+++ Testo

Sentenza di Cassazione Penale Sez. 4 Num. 574 Anno 2025
Penale Sent. Sez. 4 Num. 574 Anno 2025
Presidente: COGNOME
Relatore: COGNOME
Data Udienza: 05/12/2024
SENTENZA
sul ricorso proposto da COGNOME NOMECOGNOME nato a Sciacca il 16/06/1965, avverso l’ordinanza in data 22/02/2024 della Corte di appello di Palermo; letti gli atti, il provvedimento impugnato e il ricorso; udita la relazione svolta dal consigliere NOME COGNOME
lette le conclusioni scritte con cui il Pubblico Ministero, in persona del Sostituto Procuratore Generale NOME COGNOME ha chiesto il rigetto del ricorso; letta la memoria con cui l’Avvocatura Generale dello Stato, nell’interesse del Ministero dell’economia e delle finanze, ha chiesto il rigetto del ricorso.

++++++

Esercizi da svolgere
A. Riscrivi in forma di elenco il paragrafo della sentenza della Cassazione che comincia con «lette le conclusioni scritte», conservandone i fatti principali.
B. Prosegui la sentenza della Cassazione dal punto in cui si interrompe.
I dati non hanno alcun legame con la sentenza della Cassazione.

+++ Dati

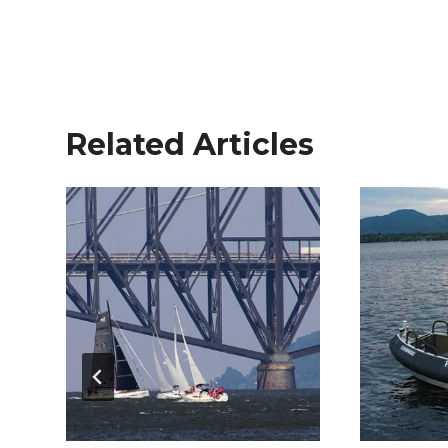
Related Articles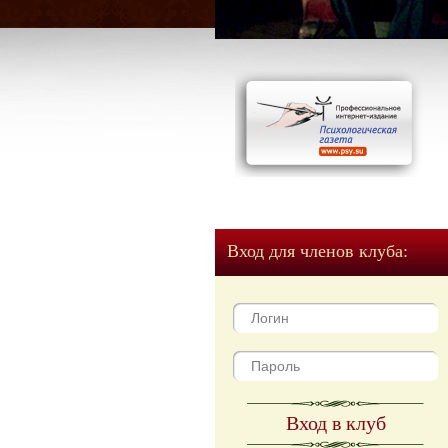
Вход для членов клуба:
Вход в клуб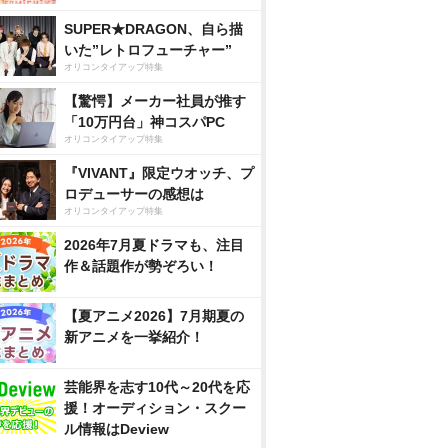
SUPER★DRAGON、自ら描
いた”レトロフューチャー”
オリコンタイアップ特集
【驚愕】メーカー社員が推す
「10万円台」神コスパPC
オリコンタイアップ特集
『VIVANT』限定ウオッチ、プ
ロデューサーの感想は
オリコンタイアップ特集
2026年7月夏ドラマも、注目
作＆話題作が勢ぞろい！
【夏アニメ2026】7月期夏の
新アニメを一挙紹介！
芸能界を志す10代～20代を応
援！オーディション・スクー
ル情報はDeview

++++++

Risposte
A.
- Il Pubblico Ministero, nella persona del Sostituto Procuratore Generale, ha chiesto per iscritto il rigetto del ricorso.
- L'Avvocatura Generale dello Stato ha chiesto anch'essa il rigetto del ricorso, con una memoria presentata nell'interesse del Ministero dell'economia e delle finanze.

B.
RITENUTO IN FATTO
Con ordinanza in data 22/02/2024, la Corte di appello di Palermo ha rigettato la richiesta di riparazione per l’ingiusta detenzione presentata nell’interesse di COGNOME COGNOME sottoposto alla misura cautelare della custodia in carcere dall’11/01/2018 al 21/12/2018 in relazione ai delitti di partecipazione ad associazione di tipo mafioso, di estorsione e di tentata estorsione, aggravati dall’utilizzo del metodo mafioso e dagli stessi assolto con sentenza del giudice dell’udienza preliminare del Tribunale di Palermo del 25/07/2019, confermata dalla Corte di appello di Palermo con sentenza del successivo 13/07/2021, in seguito divenuta irrevocabile.
Avverso la sentenza ha proposto ricorso per cassazione il difensore di fiducia del COGNOME, avv.to NOME COGNOME che ha articolato un unico motivo di ricorso, di seguito sintetizzato conformemente al disposto dell’art. 173 disp. att. cod. proc. pen.
2.1. Con tale motivo di ricorso lamenta, ai sensi dell’art. 606, comma 1, lett. c) ed e), cod. proc. pen., l’inosservanza delle norme processuali stabilite a pena di nullità di cui agli artt. 125, comma 3, 292, 192, commi 2 e 3, e 314 cod. proc:. pen. e il vizio di motivazione per manifesta illogicità, in punto di rigetto dell richiesta di riparazione per l’ingiusta detenzione.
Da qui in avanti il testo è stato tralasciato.